Although Guppy is a stand-alone trading strategy, I have found great results that combine it with the price promotion of Heikin Ashi Charts. Hourly charts work best, but you can also get big returns by combining guppies with price promotions of tricky charts. If you use the best before date within 5 minutes or one hour of expiry, you will love the “Guppy Moving Average System.” If it is a retail strategy, find the 5-minute mark and use it as a retail indicator – track indicator, one day or 12-day moving average – and find out the return on investment for each day of the year.
Australian technical analyst Daryl Guppy uses a 12-exponential moving average, but the approach I like to use is the “Guppy Multi-Moving Average (GMMA)” system. The two most common MA’s are a simple move average (SMA), which is a certain number, and an exponential moving average (EMA, which gives more weight to current prices). Although both can be used, the emma is probably the most popular one used in the construction – in indicators. While most traders typically use the latter, some guppy indicators use either the simple or exponential Moving Average or E MA in addition to the moving averages.
This group comprises 6 moving averages and is used to assess long-term investor activity. In general, this second group of moving averages can be used over a longer period of time, such as a few months or even years. It tends to show a trend line with a short-term average break moving and a long-term average break moving. If the shorter maturity group falls below the moving average of the longer-term groups, this may be a sign of a beginning downward trend, but its break is a sign that a potential new upward trend is emerging on the graph.

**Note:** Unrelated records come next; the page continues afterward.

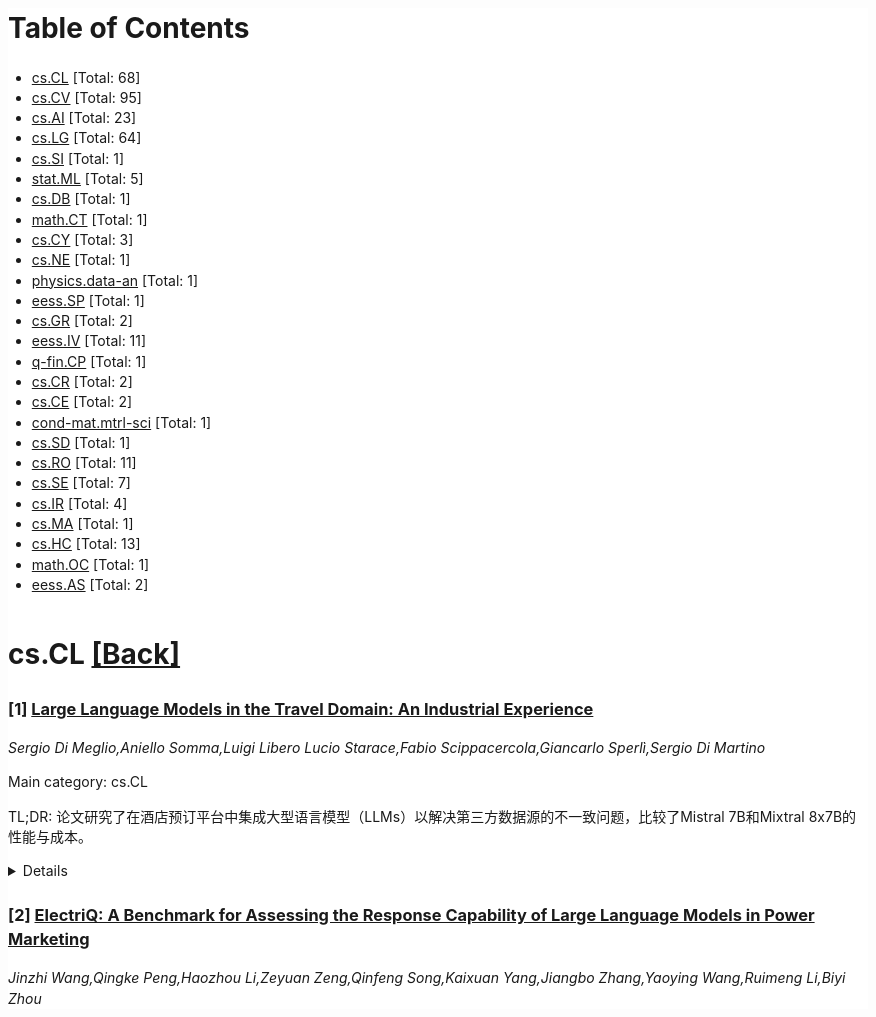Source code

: <div id=toc></div>

# Table of Contents

- [cs.CL](#cs.CL) [Total: 68]
- [cs.CV](#cs.CV) [Total: 95]
- [cs.AI](#cs.AI) [Total: 23]
- [cs.LG](#cs.LG) [Total: 64]
- [cs.SI](#cs.SI) [Total: 1]
- [stat.ML](#stat.ML) [Total: 5]
- [cs.DB](#cs.DB) [Total: 1]
- [math.CT](#math.CT) [Total: 1]
- [cs.CY](#cs.CY) [Total: 3]
- [cs.NE](#cs.NE) [Total: 1]
- [physics.data-an](#physics.data-an) [Total: 1]
- [eess.SP](#eess.SP) [Total: 1]
- [cs.GR](#cs.GR) [Total: 2]
- [eess.IV](#eess.IV) [Total: 11]
- [q-fin.CP](#q-fin.CP) [Total: 1]
- [cs.CR](#cs.CR) [Total: 2]
- [cs.CE](#cs.CE) [Total: 2]
- [cond-mat.mtrl-sci](#cond-mat.mtrl-sci) [Total: 1]
- [cs.SD](#cs.SD) [Total: 1]
- [cs.RO](#cs.RO) [Total: 11]
- [cs.SE](#cs.SE) [Total: 7]
- [cs.IR](#cs.IR) [Total: 4]
- [cs.MA](#cs.MA) [Total: 1]
- [cs.HC](#cs.HC) [Total: 13]
- [math.OC](#math.OC) [Total: 1]
- [eess.AS](#eess.AS) [Total: 2]


<div id='cs.CL'></div>

# cs.CL [[Back]](#toc)

### [1] [Large Language Models in the Travel Domain: An Industrial Experience](https://arxiv.org/abs/2507.22910)
*Sergio Di Meglio,Aniello Somma,Luigi Libero Lucio Starace,Fabio Scippacercola,Giancarlo Sperlì,Sergio Di Martino*

Main category: cs.CL

TL;DR: 论文研究了在酒店预订平台中集成大型语言模型（LLMs）以解决第三方数据源的不一致问题，比较了Mistral 7B和Mixtral 8x7B的性能与成本。


<details><summary>Details</summary></details>


### [2] [ElectriQ: A Benchmark for Assessing the Response Capability of Large Language Models in Power Marketing](https://arxiv.org/abs/2507.22911)
*Jinzhi Wang,Qingke Peng,Haozhou Li,Zeyuan Zeng,Qinfeng Song,Kaixuan Yang,Jiangbo Zhang,Yaoying Wang,Ruimeng Li,Biyi Zhou*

Gppy Multiple Moving Average can be used to detect changes in trend direction and measure the strength of the current trend. The Guppy indicator indicates the trend, direction or absence of a trend by moving the averages along visual vertical and horizontal lines. Guppy Multiple moving Average, which allows you to classify changes in the pattern and measure the intensity of current patterns. Guppy, Guppery Indicators and the New York Stock Exchange (NYSEARCA) can all use it as a tool to identify changes and trends and measure strong and weak trends in the US stock market.